Write out the records again, exactly, leaving none out.

(MATERIAL FOR THIS TASK)

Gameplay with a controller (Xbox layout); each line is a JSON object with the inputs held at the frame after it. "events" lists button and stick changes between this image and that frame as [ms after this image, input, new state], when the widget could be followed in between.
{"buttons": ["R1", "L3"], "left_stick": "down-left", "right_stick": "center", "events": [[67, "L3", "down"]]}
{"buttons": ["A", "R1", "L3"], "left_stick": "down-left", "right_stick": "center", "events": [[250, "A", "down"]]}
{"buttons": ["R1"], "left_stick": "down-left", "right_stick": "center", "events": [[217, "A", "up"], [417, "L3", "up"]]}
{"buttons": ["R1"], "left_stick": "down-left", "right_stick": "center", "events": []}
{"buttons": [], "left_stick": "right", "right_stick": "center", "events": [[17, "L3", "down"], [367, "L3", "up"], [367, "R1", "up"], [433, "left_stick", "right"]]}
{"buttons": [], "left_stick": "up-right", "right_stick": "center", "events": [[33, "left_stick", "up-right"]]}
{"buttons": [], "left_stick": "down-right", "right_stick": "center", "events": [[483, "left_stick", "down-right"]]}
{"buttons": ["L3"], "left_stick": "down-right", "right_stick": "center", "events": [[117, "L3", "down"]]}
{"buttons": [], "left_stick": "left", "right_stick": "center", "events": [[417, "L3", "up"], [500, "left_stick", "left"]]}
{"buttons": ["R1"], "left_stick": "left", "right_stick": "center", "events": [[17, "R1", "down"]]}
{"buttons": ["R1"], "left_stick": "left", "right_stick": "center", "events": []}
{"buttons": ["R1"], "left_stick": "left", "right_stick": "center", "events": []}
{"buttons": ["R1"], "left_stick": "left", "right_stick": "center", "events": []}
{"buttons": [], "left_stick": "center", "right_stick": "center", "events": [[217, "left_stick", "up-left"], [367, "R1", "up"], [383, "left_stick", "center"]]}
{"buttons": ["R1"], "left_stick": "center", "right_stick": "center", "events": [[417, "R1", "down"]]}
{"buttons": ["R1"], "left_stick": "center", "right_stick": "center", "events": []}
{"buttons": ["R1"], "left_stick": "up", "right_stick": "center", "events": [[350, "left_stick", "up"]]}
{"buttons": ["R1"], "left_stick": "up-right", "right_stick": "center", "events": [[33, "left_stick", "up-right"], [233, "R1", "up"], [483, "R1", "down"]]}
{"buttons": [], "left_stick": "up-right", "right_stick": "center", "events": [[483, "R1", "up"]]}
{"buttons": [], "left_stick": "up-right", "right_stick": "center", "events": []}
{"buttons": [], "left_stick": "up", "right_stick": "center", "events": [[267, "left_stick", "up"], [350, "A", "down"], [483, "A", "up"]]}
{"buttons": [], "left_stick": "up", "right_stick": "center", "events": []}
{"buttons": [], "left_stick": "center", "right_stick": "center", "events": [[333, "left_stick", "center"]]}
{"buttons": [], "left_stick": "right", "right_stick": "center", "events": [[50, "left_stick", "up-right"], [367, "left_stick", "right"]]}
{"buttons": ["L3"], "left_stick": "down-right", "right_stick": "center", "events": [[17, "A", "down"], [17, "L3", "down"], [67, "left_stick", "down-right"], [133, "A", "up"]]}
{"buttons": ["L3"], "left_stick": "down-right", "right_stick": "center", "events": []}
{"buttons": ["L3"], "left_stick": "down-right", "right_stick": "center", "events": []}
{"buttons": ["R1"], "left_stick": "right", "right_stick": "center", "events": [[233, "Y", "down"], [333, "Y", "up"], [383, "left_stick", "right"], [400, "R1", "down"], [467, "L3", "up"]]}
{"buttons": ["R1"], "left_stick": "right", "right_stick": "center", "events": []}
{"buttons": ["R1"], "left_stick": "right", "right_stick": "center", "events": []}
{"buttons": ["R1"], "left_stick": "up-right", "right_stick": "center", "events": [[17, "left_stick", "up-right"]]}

(End MATERIAL FOR THIS TASK)

> [RESPONSE BOX]:
Gameplay with a controller (Xbox layout); each line is a JSON object with the inputs held at the frame after it. "events" lists button and stick changes between this image and that frame as [ms after this image, input, new state], when the widget could be followed in between.
{"buttons": ["R1", "L3"], "left_stick": "down-left", "right_stick": "center", "events": [[67, "L3", "down"]]}
{"buttons": ["A", "R1", "L3"], "left_stick": "down-left", "right_stick": "center", "events": [[250, "A", "down"]]}
{"buttons": ["R1"], "left_stick": "down-left", "right_stick": "center", "events": [[217, "A", "up"], [417, "L3", "up"]]}
{"buttons": ["R1"], "left_stick": "down-left", "right_stick": "center", "events": []}
{"buttons": [], "left_stick": "right", "right_stick": "center", "events": [[17, "L3", "down"], [367, "L3", "up"], [367, "R1", "up"], [433, "left_stick", "right"]]}
{"buttons": [], "left_stick": "up-right", "right_stick": "center", "events": [[33, "left_stick", "up-right"]]}
{"buttons": [], "left_stick": "down-right", "right_stick": "center", "events": [[483, "left_stick", "down-right"]]}
{"buttons": ["L3"], "left_stick": "down-right", "right_stick": "center", "events": [[117, "L3", "down"]]}
{"buttons": [], "left_stick": "left", "right_stick": "center", "events": [[417, "L3", "up"], [500, "left_stick", "left"]]}
{"buttons": ["R1"], "left_stick": "left", "right_stick": "center", "events": [[17, "R1", "down"]]}
{"buttons": ["R1"], "left_stick": "left", "right_stick": "center", "events": []}
{"buttons": ["R1"], "left_stick": "left", "right_stick": "center", "events": []}
{"buttons": ["R1"], "left_stick": "left", "right_stick": "center", "events": []}
{"buttons": [], "left_stick": "center", "right_stick": "center", "events": [[217, "left_stick", "up-left"], [367, "R1", "up"], [383, "left_stick", "center"]]}
{"buttons": ["R1"], "left_stick": "center", "right_stick": "center", "events": [[417, "R1", "down"]]}
{"buttons": ["R1"], "left_stick": "center", "right_stick": "center", "events": []}
{"buttons": ["R1"], "left_stick": "up", "right_stick": "center", "events": [[350, "left_stick", "up"]]}
{"buttons": ["R1"], "left_stick": "up-right", "right_stick": "center", "events": [[33, "left_stick", "up-right"], [233, "R1", "up"], [483, "R1", "down"]]}
{"buttons": [], "left_stick": "up-right", "right_stick": "center", "events": [[483, "R1", "up"]]}
{"buttons": [], "left_stick": "up-right", "right_stick": "center", "events": []}
{"buttons": [], "left_stick": "up", "right_stick": "center", "events": [[267, "left_stick", "up"], [350, "A", "down"], [483, "A", "up"]]}
{"buttons": [], "left_stick": "up", "right_stick": "center", "events": []}
{"buttons": [], "left_stick": "center", "right_stick": "center", "events": [[333, "left_stick", "center"]]}
{"buttons": [], "left_stick": "right", "right_stick": "center", "events": [[50, "left_stick", "up-right"], [367, "left_stick", "right"]]}
{"buttons": ["L3"], "left_stick": "down-right", "right_stick": "center", "events": [[17, "A", "down"], [17, "L3", "down"], [67, "left_stick", "down-right"], [133, "A", "up"]]}
{"buttons": ["L3"], "left_stick": "down-right", "right_stick": "center", "events": []}
{"buttons": ["L3"], "left_stick": "down-right", "right_stick": "center", "events": []}
{"buttons": ["R1"], "left_stick": "right", "right_stick": "center", "events": [[233, "Y", "down"], [333, "Y", "up"], [383, "left_stick", "right"], [400, "R1", "down"], [467, "L3", "up"]]}
{"buttons": ["R1"], "left_stick": "right", "right_stick": "center", "events": []}
{"buttons": ["R1"], "left_stick": "right", "right_stick": "center", "events": []}
{"buttons": ["R1"], "left_stick": "up-right", "right_stick": "center", "events": [[17, "left_stick", "up-right"]]}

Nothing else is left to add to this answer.